Exercise objective -
Search the listing for the word "down". Copy every line where it is found.
*** Opening Supplied data ***
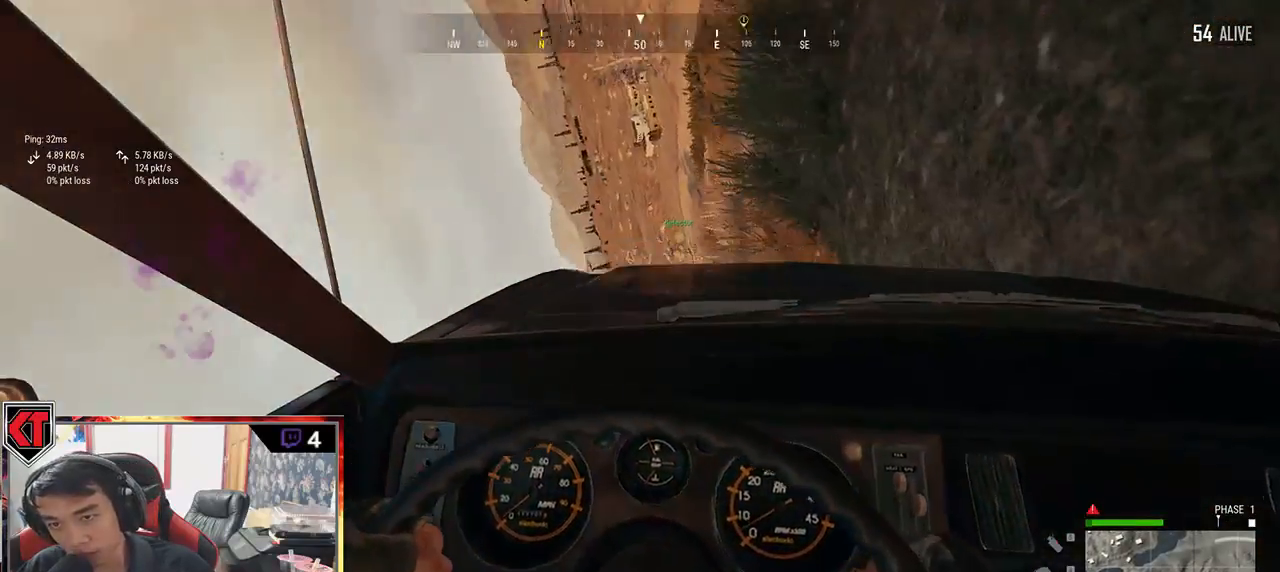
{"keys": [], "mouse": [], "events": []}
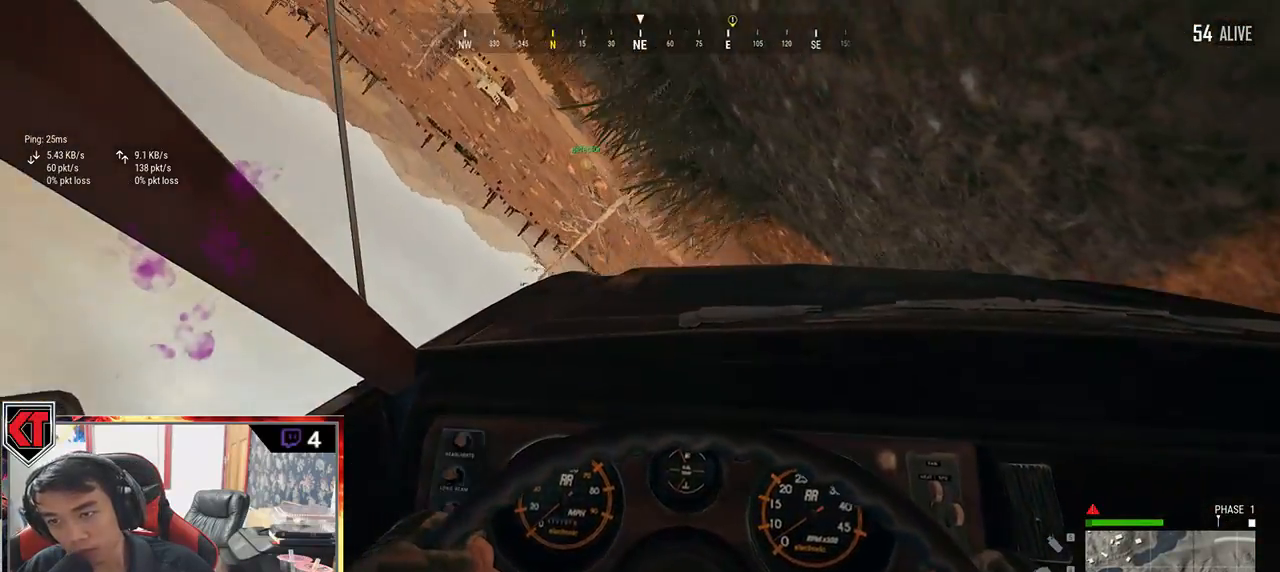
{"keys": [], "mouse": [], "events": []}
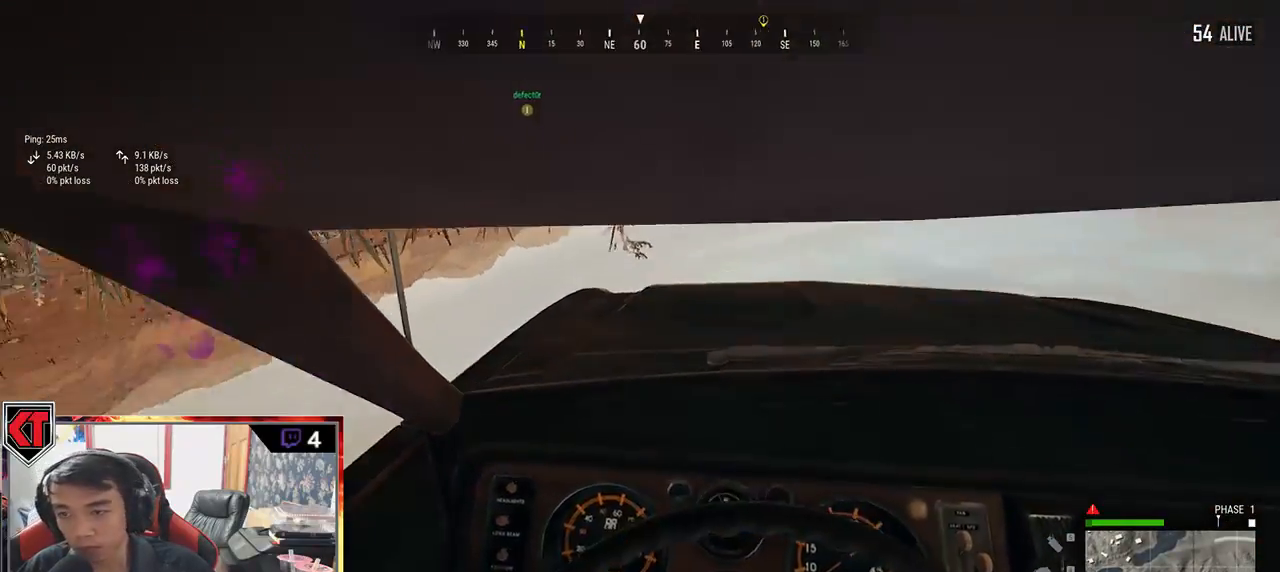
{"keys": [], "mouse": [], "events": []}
*** Closing Supplied data ***
*** Opening Supplied data ***
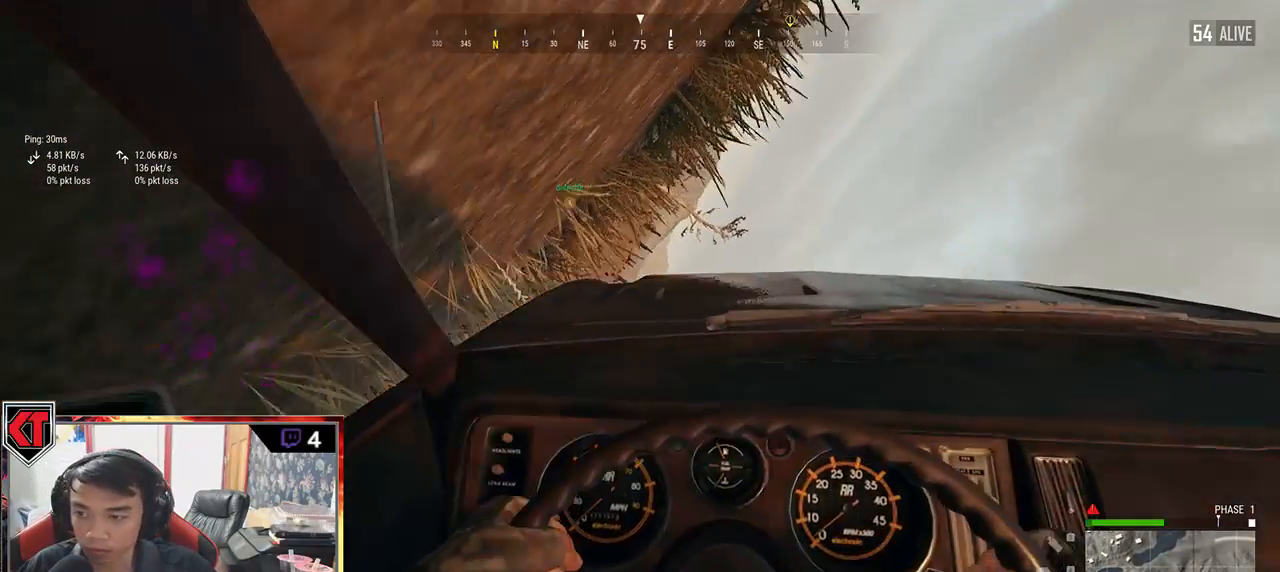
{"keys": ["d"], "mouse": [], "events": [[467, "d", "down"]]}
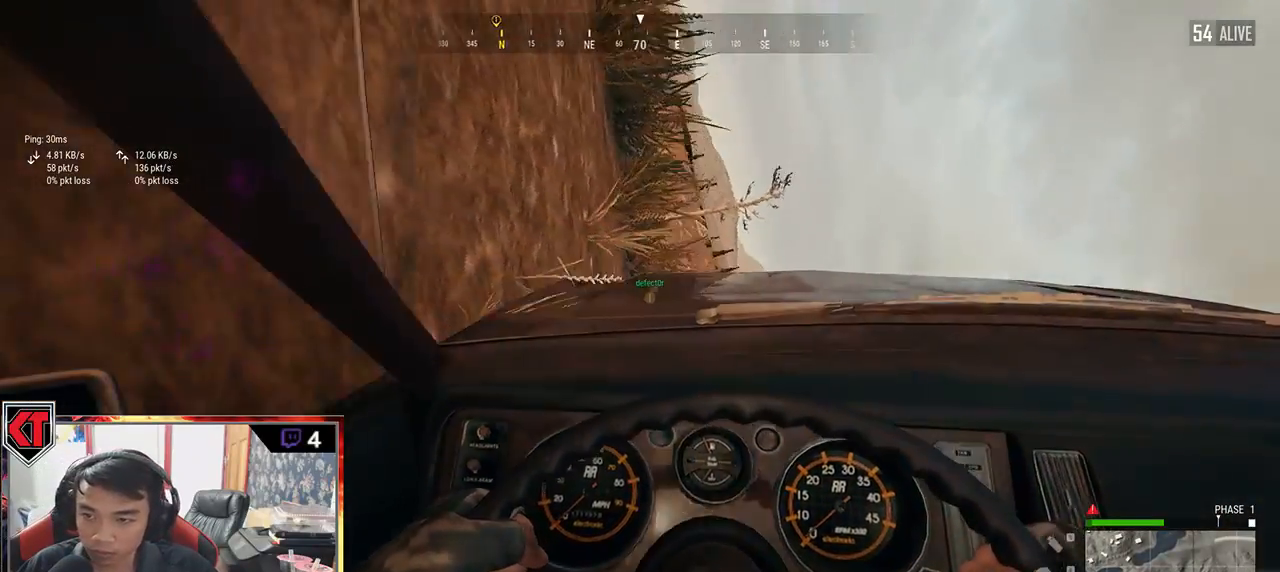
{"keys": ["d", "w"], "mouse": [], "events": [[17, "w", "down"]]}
*** Closing Supplied data ***
Solution below -
{"keys": ["d"], "mouse": [], "events": [[467, "d", "down"]]}
{"keys": ["d", "w"], "mouse": [], "events": [[17, "w", "down"]]}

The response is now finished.